Dataset entries
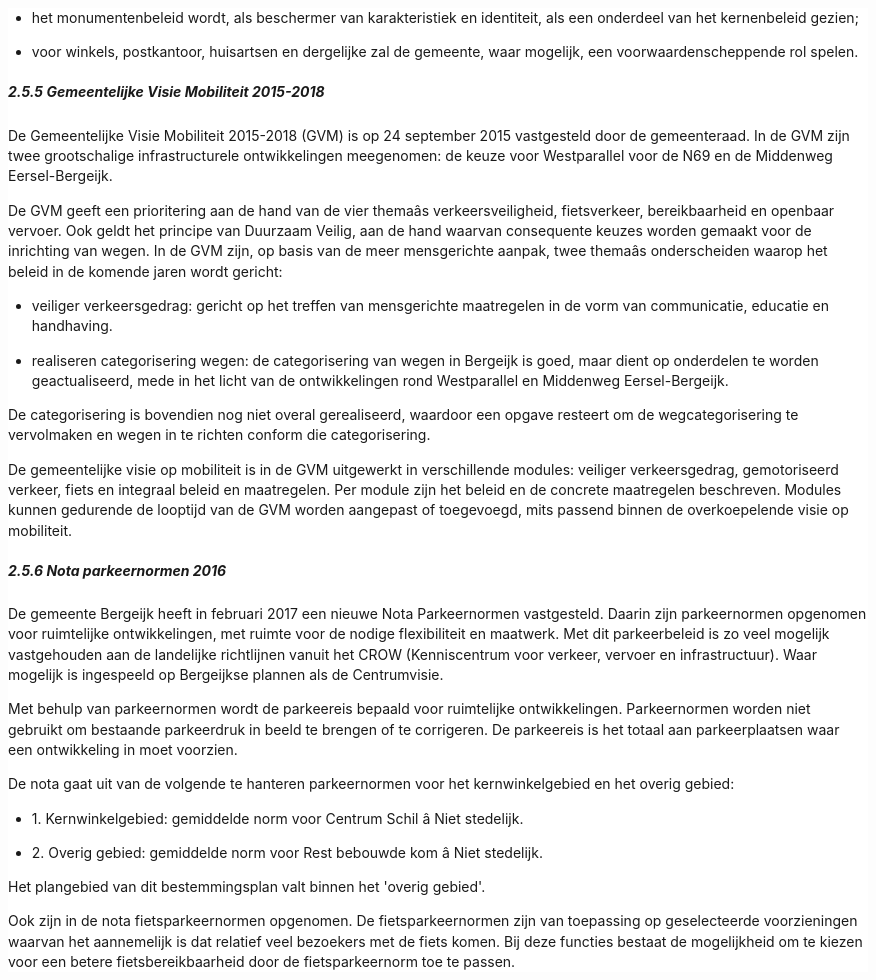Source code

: * het monumentenbeleid wordt, als beschermer van karakteristiek en identiteit, als een onderdeel van het kernenbeleid gezien;

* voor winkels, postkantoor, huisartsen en dergelijke zal de gemeente, waar mogelijk, een voorwaardenscheppende rol spelen.

##### 2\.5\.5 Gemeentelijke Visie Mobiliteit 2015\-2018

De Gemeentelijke Visie Mobiliteit 2015\-2018 (GVM) is op 24 september 2015 vastgesteld door de gemeenteraad. In de GVM zijn twee grootschalige infrastructurele ontwikkelingen meegenomen: de keuze voor Westparallel voor de N69 en de Middenweg Eersel\-Bergeijk.

De GVM geeft een prioritering aan de hand van de vier themaâs verkeersveiligheid, fietsverkeer, bereikbaarheid en openbaar vervoer. Ook geldt het principe van Duurzaam Veilig, aan de hand waarvan consequente keuzes worden gemaakt voor de inrichting van wegen. In de GVM zijn, op basis van de meer mensgerichte aanpak, twee themaâs onderscheiden waarop het beleid in de komende jaren wordt gericht:

* veiliger verkeersgedrag: gericht op het treffen van mensgerichte maatregelen in de vorm van communicatie, educatie en handhaving.

* realiseren categorisering wegen: de categorisering van wegen in Bergeijk is goed, maar dient op onderdelen te worden geactualiseerd, mede in het licht van de ontwikkelingen rond Westparallel en Middenweg Eersel\-Bergeijk.

De categorisering is bovendien nog niet overal gerealiseerd, waardoor een opgave resteert om de wegcategorisering te vervolmaken en wegen in te richten conform die categorisering.

De gemeentelijke visie op mobiliteit is in de GVM uitgewerkt in verschillende modules: veiliger verkeersgedrag, gemotoriseerd verkeer, fiets en integraal beleid en maatregelen. Per module zijn het beleid en de concrete maatregelen beschreven. Modules kunnen gedurende de looptijd van de GVM worden aangepast of toegevoegd, mits passend binnen de overkoepelende visie op mobiliteit.

##### 2\.5\.6 Nota parkeernormen 2016

De gemeente Bergeijk heeft in februari 2017 een nieuwe Nota Parkeernormen vastgesteld. Daarin zijn parkeernormen opgenomen voor ruimtelijke ontwikkelingen, met ruimte voor de nodige flexibiliteit en maatwerk. Met dit parkeerbeleid is zo veel mogelijk vastgehouden aan de landelijke richtlijnen vanuit het CROW (Kenniscentrum voor verkeer, vervoer en infrastructuur). Waar mogelijk is ingespeeld op Bergeijkse plannen als de Centrumvisie.

Met behulp van parkeernormen wordt de parkeereis bepaald voor ruimtelijke ontwikkelingen. Parkeernormen worden niet gebruikt om bestaande parkeerdruk in beeld te brengen of te corrigeren. De parkeereis is het totaal aan parkeerplaatsen waar een ontwikkeling in moet voorzien.

De nota gaat uit van de volgende te hanteren parkeernormen voor het kernwinkelgebied en het overig gebied:

* 1\. Kernwinkelgebied: gemiddelde norm voor Centrum Schil â Niet stedelijk.

* 2\. Overig gebied: gemiddelde norm voor Rest bebouwde kom â Niet stedelijk.

Het plangebied van dit bestemmingsplan valt binnen het 'overig gebied'.

Ook zijn in de nota fietsparkeernormen opgenomen. De fietsparkeernormen zijn van toepassing op geselecteerde voorzieningen waarvan het aannemelijk is dat relatief veel bezoekers met de fiets komen. Bij deze functies bestaat de mogelijkheid om te kiezen voor een betere fietsbereikbaarheid door de fietsparkeernorm toe te passen.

- [Exercise requirements] The line containing "De categorisering is" marks the end: copy exactly every line from the start of the records up to and including it, leaving out the pictures.

- [Task output]
Source code

: * het monumentenbeleid wordt, als beschermer van karakteristiek en identiteit, als een onderdeel van het kernenbeleid gezien;

* voor winkels, postkantoor, huisartsen en dergelijke zal de gemeente, waar mogelijk, een voorwaardenscheppende rol spelen.

##### 2\.5\.5 Gemeentelijke Visie Mobiliteit 2015\-2018

De Gemeentelijke Visie Mobiliteit 2015\-2018 (GVM) is op 24 september 2015 vastgesteld door de gemeenteraad. In de GVM zijn twee grootschalige infrastructurele ontwikkelingen meegenomen: de keuze voor Westparallel voor de N69 en de Middenweg Eersel\-Bergeijk.

De GVM geeft een prioritering aan de hand van de vier themaâs verkeersveiligheid, fietsverkeer, bereikbaarheid en openbaar vervoer. Ook geldt het principe van Duurzaam Veilig, aan de hand waarvan consequente keuzes worden gemaakt voor de inrichting van wegen. In de GVM zijn, op basis van de meer mensgerichte aanpak, twee themaâs onderscheiden waarop het beleid in de komende jaren wordt gericht:

* veiliger verkeersgedrag: gericht op het treffen van mensgerichte maatregelen in de vorm van communicatie, educatie en handhaving.

* realiseren categorisering wegen: de categorisering van wegen in Bergeijk is goed, maar dient op onderdelen te worden geactualiseerd, mede in het licht van de ontwikkelingen rond Westparallel en Middenweg Eersel\-Bergeijk.

De categorisering is bovendien nog niet overal gerealiseerd, waardoor een opgave resteert om de wegcategorisering te vervolmaken en wegen in te richten conform die categorisering.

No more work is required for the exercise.